L’arte salverà la Libertà

Riceviamo, e volentieri pubblichiamo, da Maurizio Caso Panza

L’arte salverà la Libertà.

A cura del dott. Maurizio Caso Panza

Ho voluto indicare in questo mio articolo che “L’arte salverà la libertà” perché mai come adesso la nostra libertà individuale è minacciata dalla diffusione del Coronavirus che ci costringe a non avere più una libertà collettiva, quella libertà collettiva che è così dannosa e che consente al virus di diffondersi così velocemente ed a queste limitazioni  moltissimi hanno opposto e si sono affidati al pensiero artistico e per antonomasia al lavoro artistico, in qualunque espressione esso ne sia prodotto, che è da sempre libero di solcare circostanze, luoghi e  tempi  non sempre condivisi o noti a tutti ed è per questo che egli, l’Artista, viene considerato fuori dalle normali logiche  di pensiero e di espressione. L’Artista infatti nel suo essere riconosciuto come tale, è libero da schemi o rigidità che gli impongono una limitazione del rappresentare il suo mondo, del suo ricercare come del suo studiare nulla possono regimi e finanche pandemie come in questo momento accade.

Questa mia riflessione relativamente a che “l’arte salverà la libertà” è sotto l’occhio di tutti e ne è la prova la visione dei numerosi video, diventati evidentemente virali che  riprendono soggetti sui balconi o sulle terrazze o ad una semplice finestra interpretare musica, canto, parodie ed  espressioni senza limiti perché con l’arte, si esalta la libertà che mai come in questo momento si sente mancare proprio come l’aria che abbiamo paura possa essere portatrice di  virus.

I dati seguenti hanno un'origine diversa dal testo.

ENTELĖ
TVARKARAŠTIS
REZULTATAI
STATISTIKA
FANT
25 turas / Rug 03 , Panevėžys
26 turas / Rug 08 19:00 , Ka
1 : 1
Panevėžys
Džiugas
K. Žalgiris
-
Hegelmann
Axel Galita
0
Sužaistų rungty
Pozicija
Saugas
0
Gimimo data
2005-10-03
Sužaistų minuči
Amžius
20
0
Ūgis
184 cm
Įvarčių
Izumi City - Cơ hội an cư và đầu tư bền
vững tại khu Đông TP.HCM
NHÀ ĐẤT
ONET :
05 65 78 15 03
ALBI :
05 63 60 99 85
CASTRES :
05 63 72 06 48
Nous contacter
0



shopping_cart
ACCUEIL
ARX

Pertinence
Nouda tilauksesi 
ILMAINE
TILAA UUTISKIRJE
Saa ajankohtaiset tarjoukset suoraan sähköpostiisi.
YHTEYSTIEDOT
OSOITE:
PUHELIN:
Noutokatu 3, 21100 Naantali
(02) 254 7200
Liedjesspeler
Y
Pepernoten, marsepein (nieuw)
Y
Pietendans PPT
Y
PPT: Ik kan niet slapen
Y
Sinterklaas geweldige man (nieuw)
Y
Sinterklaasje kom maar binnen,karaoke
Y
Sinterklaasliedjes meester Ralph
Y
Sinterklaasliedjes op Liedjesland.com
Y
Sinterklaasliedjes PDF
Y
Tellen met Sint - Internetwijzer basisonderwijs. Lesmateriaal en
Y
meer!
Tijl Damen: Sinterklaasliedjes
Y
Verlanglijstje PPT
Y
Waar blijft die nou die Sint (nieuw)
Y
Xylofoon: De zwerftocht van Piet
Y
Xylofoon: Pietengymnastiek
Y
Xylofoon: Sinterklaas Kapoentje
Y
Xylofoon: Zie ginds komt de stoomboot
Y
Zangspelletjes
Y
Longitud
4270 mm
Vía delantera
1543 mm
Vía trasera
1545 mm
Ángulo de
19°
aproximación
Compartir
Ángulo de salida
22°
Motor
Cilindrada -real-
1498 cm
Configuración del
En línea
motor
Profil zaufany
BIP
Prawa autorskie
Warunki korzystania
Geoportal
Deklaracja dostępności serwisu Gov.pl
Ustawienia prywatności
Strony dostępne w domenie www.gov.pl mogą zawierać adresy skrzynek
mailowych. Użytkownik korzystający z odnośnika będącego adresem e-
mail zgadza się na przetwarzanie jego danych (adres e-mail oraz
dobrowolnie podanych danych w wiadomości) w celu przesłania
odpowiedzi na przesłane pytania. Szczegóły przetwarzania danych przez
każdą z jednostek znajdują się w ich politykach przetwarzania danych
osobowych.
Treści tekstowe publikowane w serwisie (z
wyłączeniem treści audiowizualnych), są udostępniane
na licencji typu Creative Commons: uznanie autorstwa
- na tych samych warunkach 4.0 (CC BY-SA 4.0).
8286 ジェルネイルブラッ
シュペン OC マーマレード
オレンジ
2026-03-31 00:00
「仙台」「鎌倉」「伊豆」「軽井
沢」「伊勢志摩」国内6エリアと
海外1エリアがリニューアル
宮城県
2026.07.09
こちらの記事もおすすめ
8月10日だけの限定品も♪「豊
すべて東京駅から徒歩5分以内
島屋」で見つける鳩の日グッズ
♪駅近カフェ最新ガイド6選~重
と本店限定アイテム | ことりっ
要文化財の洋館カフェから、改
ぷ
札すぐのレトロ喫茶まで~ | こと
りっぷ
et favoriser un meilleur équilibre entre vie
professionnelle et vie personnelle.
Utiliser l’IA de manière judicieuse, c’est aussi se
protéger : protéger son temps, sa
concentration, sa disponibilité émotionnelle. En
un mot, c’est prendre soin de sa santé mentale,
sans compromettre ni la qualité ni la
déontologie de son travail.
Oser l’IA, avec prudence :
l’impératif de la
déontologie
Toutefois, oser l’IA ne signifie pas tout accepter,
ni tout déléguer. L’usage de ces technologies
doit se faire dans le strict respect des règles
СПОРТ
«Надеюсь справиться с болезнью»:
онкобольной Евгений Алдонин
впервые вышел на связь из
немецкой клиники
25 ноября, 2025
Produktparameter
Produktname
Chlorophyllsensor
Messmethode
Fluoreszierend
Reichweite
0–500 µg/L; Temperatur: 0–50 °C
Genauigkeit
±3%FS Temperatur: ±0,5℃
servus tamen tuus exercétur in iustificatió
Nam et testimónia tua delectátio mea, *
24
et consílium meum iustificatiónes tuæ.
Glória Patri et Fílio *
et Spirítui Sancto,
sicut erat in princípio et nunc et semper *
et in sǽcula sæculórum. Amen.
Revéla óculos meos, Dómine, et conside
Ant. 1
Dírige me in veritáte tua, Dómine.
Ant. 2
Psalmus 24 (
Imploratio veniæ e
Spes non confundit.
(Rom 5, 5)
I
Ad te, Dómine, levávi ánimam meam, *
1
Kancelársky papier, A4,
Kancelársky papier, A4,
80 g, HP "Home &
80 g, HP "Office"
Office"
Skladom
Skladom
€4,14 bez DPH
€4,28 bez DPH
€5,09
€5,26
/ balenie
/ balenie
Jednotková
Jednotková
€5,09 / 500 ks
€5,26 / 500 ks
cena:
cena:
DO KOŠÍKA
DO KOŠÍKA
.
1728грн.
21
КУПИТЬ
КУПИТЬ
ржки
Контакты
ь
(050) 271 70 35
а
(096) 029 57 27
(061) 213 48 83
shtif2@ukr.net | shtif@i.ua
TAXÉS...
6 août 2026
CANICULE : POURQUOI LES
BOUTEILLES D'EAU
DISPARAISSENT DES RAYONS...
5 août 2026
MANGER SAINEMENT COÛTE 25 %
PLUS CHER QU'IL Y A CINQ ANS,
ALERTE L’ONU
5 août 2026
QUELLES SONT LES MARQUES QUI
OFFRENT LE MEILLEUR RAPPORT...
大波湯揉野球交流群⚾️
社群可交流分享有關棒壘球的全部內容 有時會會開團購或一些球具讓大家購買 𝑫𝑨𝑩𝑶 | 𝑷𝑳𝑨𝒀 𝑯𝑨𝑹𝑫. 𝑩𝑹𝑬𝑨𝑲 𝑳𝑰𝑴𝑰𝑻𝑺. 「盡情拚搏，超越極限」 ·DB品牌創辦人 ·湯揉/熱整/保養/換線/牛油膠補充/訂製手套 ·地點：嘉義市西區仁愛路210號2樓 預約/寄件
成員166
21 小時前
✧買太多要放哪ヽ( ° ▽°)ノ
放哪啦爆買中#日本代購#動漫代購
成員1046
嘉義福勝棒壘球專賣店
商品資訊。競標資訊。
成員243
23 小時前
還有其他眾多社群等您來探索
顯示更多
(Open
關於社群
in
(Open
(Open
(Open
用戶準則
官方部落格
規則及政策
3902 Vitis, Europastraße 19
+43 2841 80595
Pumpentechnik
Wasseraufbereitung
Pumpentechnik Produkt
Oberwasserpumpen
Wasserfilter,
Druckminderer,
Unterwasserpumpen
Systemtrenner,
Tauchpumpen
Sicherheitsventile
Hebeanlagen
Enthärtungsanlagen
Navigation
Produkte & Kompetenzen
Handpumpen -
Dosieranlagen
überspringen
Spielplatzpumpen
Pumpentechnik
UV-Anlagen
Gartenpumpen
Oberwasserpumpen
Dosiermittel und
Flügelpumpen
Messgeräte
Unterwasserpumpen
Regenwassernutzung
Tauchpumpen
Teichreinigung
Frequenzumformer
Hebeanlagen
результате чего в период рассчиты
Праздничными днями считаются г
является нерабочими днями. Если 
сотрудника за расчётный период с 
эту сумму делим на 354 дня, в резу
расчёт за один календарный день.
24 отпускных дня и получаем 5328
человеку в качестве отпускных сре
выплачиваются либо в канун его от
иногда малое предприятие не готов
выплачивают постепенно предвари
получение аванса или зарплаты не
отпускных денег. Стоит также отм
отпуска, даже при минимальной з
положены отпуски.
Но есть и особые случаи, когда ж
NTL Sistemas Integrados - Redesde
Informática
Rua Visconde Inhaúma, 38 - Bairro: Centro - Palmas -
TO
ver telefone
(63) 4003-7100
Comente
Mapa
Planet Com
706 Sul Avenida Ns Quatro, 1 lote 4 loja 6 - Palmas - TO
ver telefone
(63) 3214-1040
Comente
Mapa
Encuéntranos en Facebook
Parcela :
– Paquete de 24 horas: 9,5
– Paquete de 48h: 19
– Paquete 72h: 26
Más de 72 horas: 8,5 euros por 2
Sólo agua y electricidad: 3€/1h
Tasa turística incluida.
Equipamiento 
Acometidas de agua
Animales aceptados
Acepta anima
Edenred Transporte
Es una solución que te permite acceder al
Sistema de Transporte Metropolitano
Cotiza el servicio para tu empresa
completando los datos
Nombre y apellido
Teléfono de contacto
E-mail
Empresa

Interpretare i sintomi di una limitata libertà cui solo l’arte può dare una risposta è una dimostrazione di quanto sia necessario non farsi prendere dalle limitazioni del momento ma puntare alla grandezza della fantasia che attraverso tecniche e espressione può salvare la nostra libertà e quella del nostro tempo. Ho organizzato nella mia carriera di studioso d’arte numerosissimi eventi, conosciuto centinaia e centinai di artisti delle più disparate tecniche espressive, quell’espressione era evidentemente sintomo della libertà e della vita di un periodo storico e come dico sempre ne traccia la sua vitalità.  Profeticamente, seguendo proprio le espressioni artistiche,  ho inserito dallo scorso anno come front-size della IV° edizione della BeneBiennale, la biennale internazionale di arte contemporanea di Benevento, il tema della “Libertà”e della necessità di Liberare Arte per abbandonare gli schemi e ricercare  la migliore Arte possibile, un’arte che cura il nostro tempo, le nostre preoccupazioni, il nostro Coronavirus.